Nov 10 (Reuters) – Cerebras Systems, a Silicon Valley-based startup developing a massive computing chip for artificial intelligence, said on Wednesday that it has raised an additional $250 million in venture funding, bringing its total to date to $720 million.
The Cerebras chip is about the size of a dinner plate, much larger than the chips it competes against from established firms like Nvidia Corp (NVDA.O) or Intel Corp (INTC.O). Cerebras has designed the chip and worked closely with its outside manufacturing partner, Taiwan Semiconductor Manufacturing Co. (2330.TW), to solve the technical challenges of such an approach.
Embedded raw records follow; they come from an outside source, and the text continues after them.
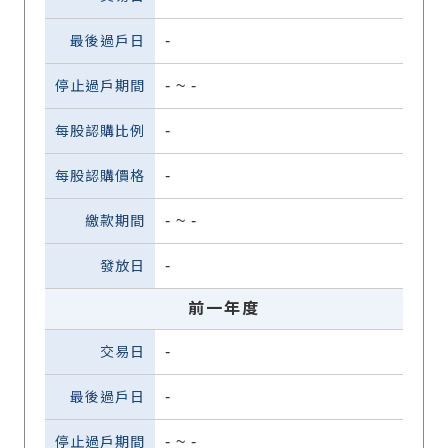
-
-
~
-
-
-
-
~
-
-
前一年度
-
-
-
~
-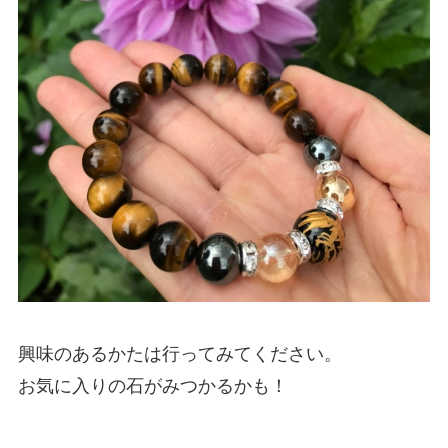
興味のあるかたは行ってみてください。
お気に入りの石がみつかるかも！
Andrew Feldman, chief executive and co-founder of Cerebras Systems, said much of the new funding will go toward hiring. The company has expanded with offices in Canada and Japan and has about 400 employees, Feldman said, but aims to have 600 by the end of next year.
Even though Cerebras relies on an outside manufacturer to make its chips, it still incurs significant capital costs for what are called lithography masks, a key component needed to mass manufacture chips. Cerebras is working to transition from TSMC’s 7-nanometer manufacturing process to its 5-nanometer process, where each mask can cost millions of dollars.
“This funding is dry power to continue to do fearless engineering to make aggressive engineering choices, and to continue to try and do things that aren’t incrementally better, but that are vastly better than the competition,” Feldman told Reuters in an interview.
Cerebras said the new funding round values it at $4 billion. The round was led by Alpha Wave Ventures, along with Abu Dhabi Growth Fund. The company’s existing investors include Altimeter Capital, Benchmark Capital, Coatue Management, Eclipse Ventures, Moore Strategic Ventures and VY Capital.